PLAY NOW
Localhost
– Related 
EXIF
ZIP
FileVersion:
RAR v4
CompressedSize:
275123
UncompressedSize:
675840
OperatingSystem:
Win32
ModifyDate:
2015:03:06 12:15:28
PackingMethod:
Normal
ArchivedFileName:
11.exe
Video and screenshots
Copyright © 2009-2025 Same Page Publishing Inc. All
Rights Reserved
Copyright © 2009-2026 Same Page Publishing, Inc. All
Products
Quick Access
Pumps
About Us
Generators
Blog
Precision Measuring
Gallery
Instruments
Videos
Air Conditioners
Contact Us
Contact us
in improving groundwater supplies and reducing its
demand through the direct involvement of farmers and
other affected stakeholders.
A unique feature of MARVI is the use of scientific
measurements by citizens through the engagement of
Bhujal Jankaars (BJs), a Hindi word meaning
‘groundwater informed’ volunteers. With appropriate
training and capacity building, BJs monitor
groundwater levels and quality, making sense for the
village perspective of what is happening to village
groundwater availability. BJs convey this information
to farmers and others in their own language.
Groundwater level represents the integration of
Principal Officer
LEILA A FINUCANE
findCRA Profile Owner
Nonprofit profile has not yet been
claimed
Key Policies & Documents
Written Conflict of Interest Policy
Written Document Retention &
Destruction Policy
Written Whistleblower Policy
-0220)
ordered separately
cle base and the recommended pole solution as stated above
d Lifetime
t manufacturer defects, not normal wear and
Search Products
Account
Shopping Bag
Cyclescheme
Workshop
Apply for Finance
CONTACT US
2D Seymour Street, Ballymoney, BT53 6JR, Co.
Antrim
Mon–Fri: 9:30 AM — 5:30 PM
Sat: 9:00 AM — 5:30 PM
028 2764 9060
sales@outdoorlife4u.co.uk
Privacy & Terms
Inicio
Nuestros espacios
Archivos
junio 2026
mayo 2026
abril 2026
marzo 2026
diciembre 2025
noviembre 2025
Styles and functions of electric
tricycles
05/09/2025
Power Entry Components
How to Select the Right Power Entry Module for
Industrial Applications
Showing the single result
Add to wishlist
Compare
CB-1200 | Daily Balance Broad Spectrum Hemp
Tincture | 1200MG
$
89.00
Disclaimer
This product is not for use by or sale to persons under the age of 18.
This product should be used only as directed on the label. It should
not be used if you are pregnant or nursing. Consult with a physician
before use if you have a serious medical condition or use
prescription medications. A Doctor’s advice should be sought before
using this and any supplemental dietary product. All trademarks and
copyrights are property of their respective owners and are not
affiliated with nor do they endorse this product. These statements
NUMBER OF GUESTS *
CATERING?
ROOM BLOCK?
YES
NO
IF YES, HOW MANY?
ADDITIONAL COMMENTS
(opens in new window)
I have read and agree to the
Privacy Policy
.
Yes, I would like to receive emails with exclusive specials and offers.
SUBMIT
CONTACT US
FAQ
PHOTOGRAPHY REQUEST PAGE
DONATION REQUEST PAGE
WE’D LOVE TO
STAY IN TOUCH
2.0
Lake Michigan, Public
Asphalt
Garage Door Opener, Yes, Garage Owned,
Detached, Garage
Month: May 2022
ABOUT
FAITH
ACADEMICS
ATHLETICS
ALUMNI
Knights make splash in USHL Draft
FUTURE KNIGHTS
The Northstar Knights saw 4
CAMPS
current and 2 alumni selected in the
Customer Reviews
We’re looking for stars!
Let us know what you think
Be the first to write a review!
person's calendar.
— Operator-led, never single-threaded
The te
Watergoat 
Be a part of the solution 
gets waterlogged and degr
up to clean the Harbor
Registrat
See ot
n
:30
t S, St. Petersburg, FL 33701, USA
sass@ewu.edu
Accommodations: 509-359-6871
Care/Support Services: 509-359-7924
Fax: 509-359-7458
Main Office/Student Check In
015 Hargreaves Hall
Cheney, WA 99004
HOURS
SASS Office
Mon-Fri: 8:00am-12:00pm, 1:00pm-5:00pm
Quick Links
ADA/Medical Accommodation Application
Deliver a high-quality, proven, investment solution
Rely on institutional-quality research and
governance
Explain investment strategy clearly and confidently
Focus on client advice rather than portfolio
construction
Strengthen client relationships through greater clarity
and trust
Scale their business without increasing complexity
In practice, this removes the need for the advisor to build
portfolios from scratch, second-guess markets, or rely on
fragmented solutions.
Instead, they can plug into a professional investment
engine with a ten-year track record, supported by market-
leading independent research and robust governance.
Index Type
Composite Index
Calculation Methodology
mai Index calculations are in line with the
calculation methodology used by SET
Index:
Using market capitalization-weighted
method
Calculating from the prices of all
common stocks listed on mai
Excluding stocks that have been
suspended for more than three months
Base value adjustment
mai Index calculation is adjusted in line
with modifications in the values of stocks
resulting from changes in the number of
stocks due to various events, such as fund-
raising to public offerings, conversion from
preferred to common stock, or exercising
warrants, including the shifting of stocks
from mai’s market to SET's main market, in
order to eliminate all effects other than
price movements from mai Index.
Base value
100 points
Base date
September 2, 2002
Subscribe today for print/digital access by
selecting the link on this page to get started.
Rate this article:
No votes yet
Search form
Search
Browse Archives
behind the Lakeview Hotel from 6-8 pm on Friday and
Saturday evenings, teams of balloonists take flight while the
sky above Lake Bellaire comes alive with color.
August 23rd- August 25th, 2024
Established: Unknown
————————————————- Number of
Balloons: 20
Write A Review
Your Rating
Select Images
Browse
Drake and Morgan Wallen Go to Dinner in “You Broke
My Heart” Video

※ ※ ※

§ Try it: Rewrite the lines from all of the records above as one numbered list, one line per item, and leave out any blank lines.

§ Finished exercise:
1. PLAY NOW
2. Localhost
3. – Related 
4. EXIF
5. ZIP
6. FileVersion:
7. RAR v4
8. CompressedSize:
9. 275123
10. UncompressedSize:
11. 675840
12. OperatingSystem:
13. Win32
14. ModifyDate:
15. 2015:03:06 12:15:28
16. PackingMethod:
17. Normal
18. ArchivedFileName:
19. 11.exe
20. Video and screenshots
21. Copyright © 2009-2025 Same Page Publishing Inc. All
22. Rights Reserved
23. Copyright © 2009-2026 Same Page Publishing, Inc. All
24. Products
25. Quick Access
26. Pumps
27. About Us
28. Generators
29. Blog
30. Precision Measuring
31. Gallery
32. Instruments
33. Videos
34. Air Conditioners
35. Contact Us
36. Contact us
37. in improving groundwater supplies and reducing its
38. demand through the direct involvement of farmers and
39. other affected stakeholders.
40. A unique feature of MARVI is the use of scientific
41. measurements by citizens through the engagement of
42. Bhujal Jankaars (BJs), a Hindi word meaning
43. ‘groundwater informed’ volunteers. With appropriate
44. training and capacity building, BJs monitor
45. groundwater levels and quality, making sense for the
46. village perspective of what is happening to village
47. groundwater availability. BJs convey this information
48. to farmers and others in their own language.
49. Groundwater level represents the integration of
50. Principal Officer
51. LEILA A FINUCANE
52. findCRA Profile Owner
53. Nonprofit profile has not yet been
54. claimed
55. Key Policies & Documents
56. Written Conflict of Interest Policy
57. Written Document Retention &
58. Destruction Policy
59. Written Whistleblower Policy
60. -0220)
61. ordered separately
62. cle base and the recommended pole solution as stated above
63. d Lifetime
64. t manufacturer defects, not normal wear and
65. Search Products
66. Account
67. Shopping Bag
68. Cyclescheme
69. Workshop
70. Apply for Finance
71. CONTACT US
72. 2D Seymour Street, Ballymoney, BT53 6JR, Co.
73. Antrim
74. Mon–Fri: 9:30 AM — 5:30 PM
75. Sat: 9:00 AM — 5:30 PM
76. 028 2764 9060
77. sales@outdoorlife4u.co.uk
78. Privacy & Terms
79. Inicio
80. Nuestros espacios
81. Archivos
82. junio 2026
83. mayo 2026
84. abril 2026
85. marzo 2026
86. diciembre 2025
87. noviembre 2025
88. Styles and functions of electric
89. tricycles
90. 05/09/2025
91. Power Entry Components
92. How to Select the Right Power Entry Module for
93. Industrial Applications
94. Showing the single result
95. Add to wishlist
96. Compare
97. CB-1200 | Daily Balance Broad Spectrum Hemp
98. Tincture | 1200MG
99. $
100. 89.00
101. Disclaimer
102. This product is not for use by or sale to persons under the age of 18.
103. This product should be used only as directed on the label. It should
104. not be used if you are pregnant or nursing. Consult with a physician
105. before use if you have a serious medical condition or use
106. prescription medications. A Doctor’s advice should be sought before
107. using this and any supplemental dietary product. All trademarks and
108. copyrights are property of their respective owners and are not
109. affiliated with nor do they endorse this product. These statements
110. NUMBER OF GUESTS *
111. CATERING?
112. ROOM BLOCK?
113. YES
114. NO
115. IF YES, HOW MANY?
116. ADDITIONAL COMMENTS
117. (opens in new window)
118. I have read and agree to the
119. Privacy Policy
120. .
121. Yes, I would like to receive emails with exclusive specials and offers.
122. SUBMIT
123. CONTACT US
124. FAQ
125. PHOTOGRAPHY REQUEST PAGE
126. DONATION REQUEST PAGE
127. WE’D LOVE TO
128. STAY IN TOUCH
129. 2.0
130. Lake Michigan, Public
131. Asphalt
132. Garage Door Opener, Yes, Garage Owned,
133. Detached, Garage
134. Month: May 2022
135. ABOUT
136. FAITH
137. ACADEMICS
138. ATHLETICS
139. ALUMNI
140. Knights make splash in USHL Draft
141. FUTURE KNIGHTS
142. The Northstar Knights saw 4
143. CAMPS
144. current and 2 alumni selected in the
145. Customer Reviews
146. We’re looking for stars!
147. Let us know what you think
148. Be the first to write a review!
149. person's calendar.
150. — Operator-led, never single-threaded
151. The te
152. Watergoat 
153. Be a part of the solution 
154. gets waterlogged and degr
155. up to clean the Harbor
156. Registrat
157. See ot
158. n
159. :30
160. t S, St. Petersburg, FL 33701, USA
161. sass@ewu.edu
162. Accommodations: 509-359-6871
163. Care/Support Services: 509-359-7924
164. Fax: 509-359-7458
165. Main Office/Student Check In
166. 015 Hargreaves Hall
167. Cheney, WA 99004
168. HOURS
169. SASS Office
170. Mon-Fri: 8:00am-12:00pm, 1:00pm-5:00pm
171. Quick Links
172. ADA/Medical Accommodation Application
173. Deliver a high-quality, proven, investment solution
174. Rely on institutional-quality research and
175. governance
176. Explain investment strategy clearly and confidently
177. Focus on client advice rather than portfolio
178. construction
179. Strengthen client relationships through greater clarity
180. and trust
181. Scale their business without increasing complexity
182. In practice, this removes the need for the advisor to build
183. portfolios from scratch, second-guess markets, or rely on
184. fragmented solutions.
185. Instead, they can plug into a professional investment
186. engine with a ten-year track record, supported by market-
187. leading independent research and robust governance.
188. Index Type
189. Composite Index
190. Calculation Methodology
191. mai Index calculations are in line with the
192. calculation methodology used by SET
193. Index:
194. Using market capitalization-weighted
195. method
196. Calculating from the prices of all
197. common stocks listed on mai
198. Excluding stocks that have been
199. suspended for more than three months
200. Base value adjustment
201. mai Index calculation is adjusted in line
202. with modifications in the values of stocks
203. resulting from changes in the number of
204. stocks due to various events, such as fund-
205. raising to public offerings, conversion from
206. preferred to common stock, or exercising
207. warrants, including the shifting of stocks
208. from mai’s market to SET's main market, in
209. order to eliminate all effects other than
210. price movements from mai Index.
211. Base value
212. 100 points
213. Base date
214. September 2, 2002
215. Subscribe today for print/digital access by
216. selecting the link on this page to get started.
217. Rate this article:
218. No votes yet
219. Search form
220. Search
221. Browse Archives
222. behind the Lakeview Hotel from 6-8 pm on Friday and
223. Saturday evenings, teams of balloonists take flight while the
224. sky above Lake Bellaire comes alive with color.
225. August 23rd- August 25th, 2024
226. Established: Unknown
227. ————————————————- Number of
228. Balloons: 20
229. Write A Review
230. Your Rating
231. Select Images
232. Browse
233. Drake and Morgan Wallen Go to Dinner in “You Broke
234. My Heart” Video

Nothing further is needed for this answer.